Nguyen, a former student of Kingston’s creative nonfiction class when he attended the UC Berkeley, recalled how horrible a student he was. “There were only 14 students, and I would fall asleep,” he said. But he pointed out that it was a note from Kingston to “stop writing clichés” that would eventually leave an impact on his writing life and helped with the completion of his new nonfiction book, “Nothing Ever Dies: Vietnam and the Memory of War,” out now from Harvard University Press.

To write the truth of war, Kingston said that she always used realism but that there is always an underlying layer of myths and archetypes. When she wrote about peace, the text always comes out as poetry. After Nguyen asked what it was like to be a writer when there were so few writers of her ilk at the time, Kingston countered that she found her role models in African American authors like James Baldwin as well as work from the Beatniks.

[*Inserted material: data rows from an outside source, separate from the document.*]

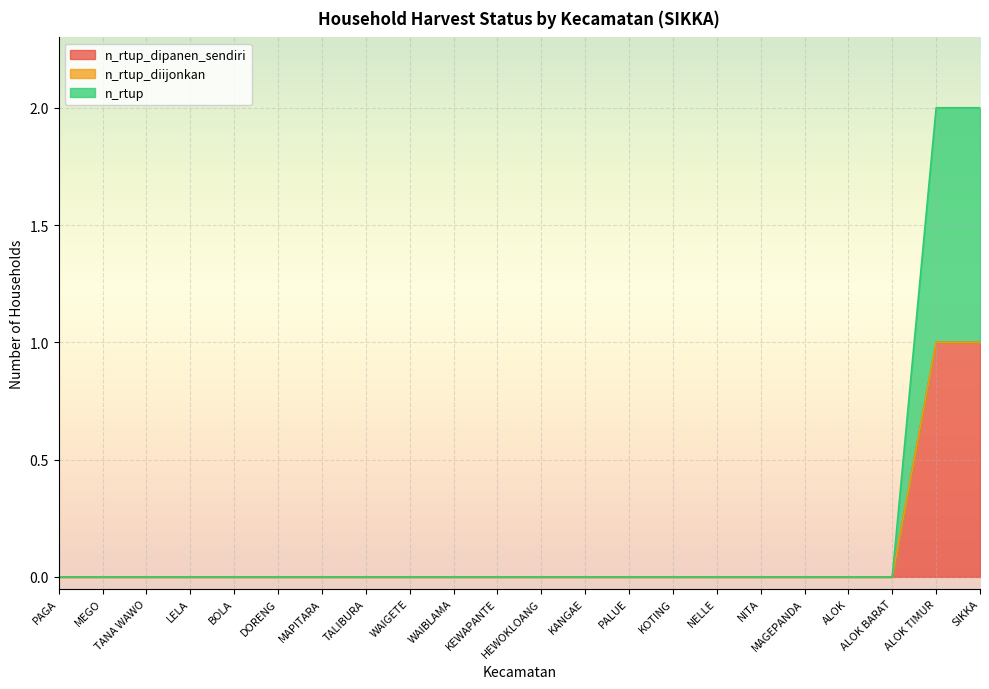

What is the highest value of the n_rtup series?

1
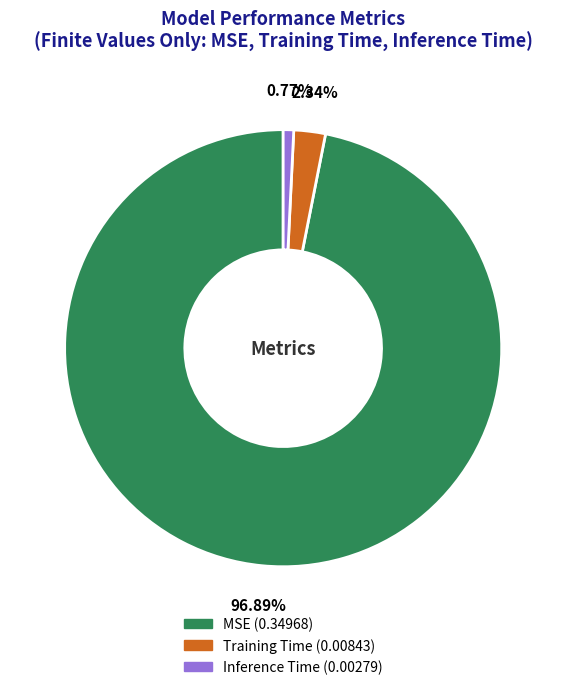

Is there a majority slice in this chart?

Yes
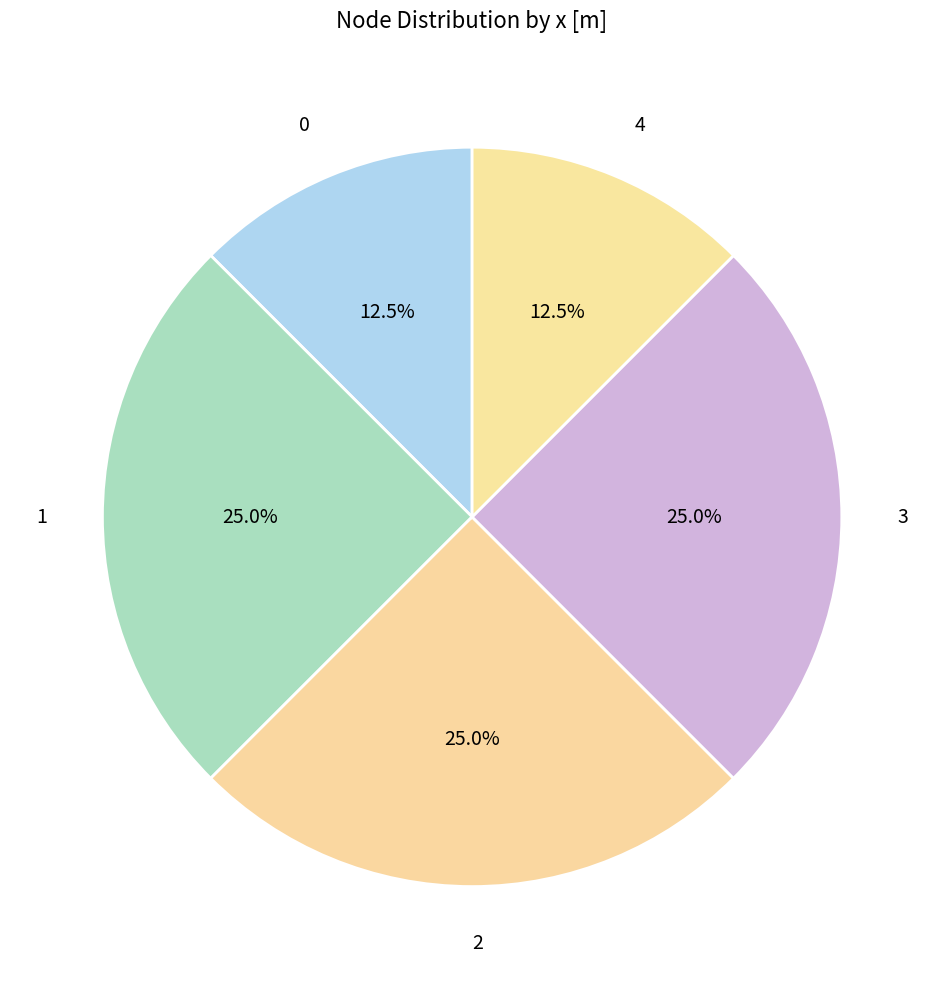

Does 2 account for over 50% of the chart?

No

Nguyen, who teaches at USC, read an excerpt from “Nothing Ever Dies” which tackles how war is remembered not only by the participants but by those affected by it. When an audience member asked what his first recollection of Vietnam was, Nguyen responded that he only had fragmented images of his time in Vietnam but that his first vivid memory came from when he lived in Pennsylvania at a refugee camp. He was separated from his family and taken to live with a white family. “I was 4 years old, and that was a consequence of the war,” he said, “how civilians in wars are forced to flee from it.”

When asked by the audience how to continue to write peace stories in the face of constant disappointment, Kingston returned to her memoir, “I Love a Broad Margin to My Life,” to read another excerpt, but before she did, she explained a Chinese belief of karma and time. “You have to constantly make peace because the perfect reader will come a thousand years from now,” Kingston said.

The evening ended with a question that circled back to how the authors felt to read such negative comments. The two had similar reactions. Nguyen spoke on the burden of representation and “living in a narrative scarcity” and how that is tied to an economic scarcity. Kingston added that the expectations are just too high. “Readers expect you to tell a story that flatters them,” she said. “They expect you to do a PR job. They’ve accused me of exploiting them, but the line between honor and exploitation is really mixed.”